Our plots vs. The article plots

Ours:

Tybur et al. (2020)

Challenges & Successes

• For the descriptive statistics, I understand all of the code and what it’s doing.
• For the violin plots, I understand most of the code and what it’s doing.
• For the complex scatter plots, I understand almost none of the code or what it’s doing.
• At the beginning of the week, I didn’t even know how to write code for descriptive statistics.
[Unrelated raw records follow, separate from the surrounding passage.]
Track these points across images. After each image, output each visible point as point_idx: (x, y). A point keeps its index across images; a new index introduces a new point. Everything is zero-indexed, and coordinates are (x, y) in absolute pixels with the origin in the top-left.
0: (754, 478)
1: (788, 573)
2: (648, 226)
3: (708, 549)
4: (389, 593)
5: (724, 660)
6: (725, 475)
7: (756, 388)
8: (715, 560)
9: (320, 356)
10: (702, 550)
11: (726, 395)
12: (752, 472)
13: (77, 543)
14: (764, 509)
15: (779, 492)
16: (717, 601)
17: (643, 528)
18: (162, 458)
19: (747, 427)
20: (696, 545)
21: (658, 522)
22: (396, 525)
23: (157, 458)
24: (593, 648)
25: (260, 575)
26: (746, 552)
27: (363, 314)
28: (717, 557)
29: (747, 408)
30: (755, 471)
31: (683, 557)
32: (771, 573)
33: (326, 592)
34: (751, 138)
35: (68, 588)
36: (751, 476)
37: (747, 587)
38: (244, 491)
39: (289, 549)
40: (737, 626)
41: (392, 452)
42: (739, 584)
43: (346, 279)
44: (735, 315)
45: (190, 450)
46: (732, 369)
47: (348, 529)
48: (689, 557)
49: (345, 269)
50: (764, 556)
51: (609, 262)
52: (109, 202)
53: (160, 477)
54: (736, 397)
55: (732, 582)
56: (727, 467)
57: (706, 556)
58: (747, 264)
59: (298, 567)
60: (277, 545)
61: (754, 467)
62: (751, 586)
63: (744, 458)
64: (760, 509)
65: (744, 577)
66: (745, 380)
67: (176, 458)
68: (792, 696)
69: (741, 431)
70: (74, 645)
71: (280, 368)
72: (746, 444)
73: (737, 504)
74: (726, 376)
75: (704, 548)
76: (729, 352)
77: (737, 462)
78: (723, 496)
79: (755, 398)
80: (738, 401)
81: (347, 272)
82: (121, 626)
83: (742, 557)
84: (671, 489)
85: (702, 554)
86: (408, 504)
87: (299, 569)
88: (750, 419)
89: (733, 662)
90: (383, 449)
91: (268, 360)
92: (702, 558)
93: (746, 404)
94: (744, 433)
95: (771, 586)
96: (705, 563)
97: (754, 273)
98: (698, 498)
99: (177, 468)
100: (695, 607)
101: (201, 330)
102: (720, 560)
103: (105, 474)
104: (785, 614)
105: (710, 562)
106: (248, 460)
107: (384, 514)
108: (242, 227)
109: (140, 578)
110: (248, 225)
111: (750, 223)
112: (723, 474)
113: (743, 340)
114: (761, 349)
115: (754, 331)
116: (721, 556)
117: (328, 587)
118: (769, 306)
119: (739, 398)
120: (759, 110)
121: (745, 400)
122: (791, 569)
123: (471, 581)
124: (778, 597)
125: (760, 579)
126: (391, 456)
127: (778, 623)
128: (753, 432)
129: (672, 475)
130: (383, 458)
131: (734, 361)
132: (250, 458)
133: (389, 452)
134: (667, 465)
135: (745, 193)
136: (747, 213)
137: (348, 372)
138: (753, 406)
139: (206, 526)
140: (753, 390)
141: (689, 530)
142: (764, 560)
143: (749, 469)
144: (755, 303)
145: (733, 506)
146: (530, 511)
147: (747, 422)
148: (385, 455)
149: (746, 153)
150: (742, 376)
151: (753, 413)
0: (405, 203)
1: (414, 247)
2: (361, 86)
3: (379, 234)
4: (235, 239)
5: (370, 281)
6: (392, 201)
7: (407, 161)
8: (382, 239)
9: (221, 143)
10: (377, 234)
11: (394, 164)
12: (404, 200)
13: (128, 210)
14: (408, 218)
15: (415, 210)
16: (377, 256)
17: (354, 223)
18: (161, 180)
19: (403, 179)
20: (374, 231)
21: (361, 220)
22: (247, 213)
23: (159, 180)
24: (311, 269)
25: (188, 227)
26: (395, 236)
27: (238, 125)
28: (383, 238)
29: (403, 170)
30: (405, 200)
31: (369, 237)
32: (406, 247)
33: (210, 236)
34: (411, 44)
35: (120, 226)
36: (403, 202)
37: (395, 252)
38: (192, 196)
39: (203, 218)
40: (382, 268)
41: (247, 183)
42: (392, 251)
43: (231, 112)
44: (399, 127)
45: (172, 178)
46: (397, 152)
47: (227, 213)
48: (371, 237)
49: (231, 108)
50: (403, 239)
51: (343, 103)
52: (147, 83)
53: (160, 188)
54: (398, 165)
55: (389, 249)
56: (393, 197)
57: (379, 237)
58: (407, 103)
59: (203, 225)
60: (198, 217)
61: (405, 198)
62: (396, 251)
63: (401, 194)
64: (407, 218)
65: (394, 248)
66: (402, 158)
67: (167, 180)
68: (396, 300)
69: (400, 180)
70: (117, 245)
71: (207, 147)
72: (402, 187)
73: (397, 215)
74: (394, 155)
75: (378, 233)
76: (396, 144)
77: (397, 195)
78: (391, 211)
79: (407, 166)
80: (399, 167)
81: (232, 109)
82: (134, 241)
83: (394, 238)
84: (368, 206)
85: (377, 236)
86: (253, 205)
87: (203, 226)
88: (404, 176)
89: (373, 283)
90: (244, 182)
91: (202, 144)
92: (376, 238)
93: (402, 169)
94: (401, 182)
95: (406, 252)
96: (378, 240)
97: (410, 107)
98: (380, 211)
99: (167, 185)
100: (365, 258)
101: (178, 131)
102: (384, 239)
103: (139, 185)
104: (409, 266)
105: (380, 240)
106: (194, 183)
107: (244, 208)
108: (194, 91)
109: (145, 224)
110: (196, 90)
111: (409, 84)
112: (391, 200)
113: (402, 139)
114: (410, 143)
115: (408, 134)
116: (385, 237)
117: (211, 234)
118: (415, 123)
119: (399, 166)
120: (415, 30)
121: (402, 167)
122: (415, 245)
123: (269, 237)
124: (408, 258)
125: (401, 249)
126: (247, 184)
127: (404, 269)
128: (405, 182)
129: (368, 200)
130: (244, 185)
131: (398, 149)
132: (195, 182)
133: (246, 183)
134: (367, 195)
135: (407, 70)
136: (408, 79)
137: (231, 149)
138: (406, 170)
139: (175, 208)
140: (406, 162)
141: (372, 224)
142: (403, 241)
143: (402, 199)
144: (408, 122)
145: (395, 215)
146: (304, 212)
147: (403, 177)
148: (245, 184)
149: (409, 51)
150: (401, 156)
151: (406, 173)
Luckily I’ve got an amazingly supportive group who walked me through this and gave me some confidence.
• A success for me this week was plotting the violin plots for each study and then patching them together so that they look almost exactly like those in our article.
  • Google was my best friend!
  • For something that looks relatively simple, and would be on the processing systems I’m used to, it was very difficult to find the right code, even with the help of Google, and to apply this code to our code!
• I’ve still got a few questions though.
  • How do I remove the y-axis from the study 2 plot, not just the study 3 plot?
  • How do I add the dashed line between the 3 plots?
  • Not yet a question, but a task for this week is to add colour, a title, and a legend to the complex figure 2 plots, as well as position them in the same way as the article?
• Carla Pham will be posting our (Group 3) questions for the Q&A this week.

Goals for this week

• Apart from trying to code the aesthetics for the plots this week, I would like to be able to go through the code and write comments for each of the code, like I’ve done for the descriptive statistics, to understand exactly what is going on so that I can repeat it down the track if I ever need to.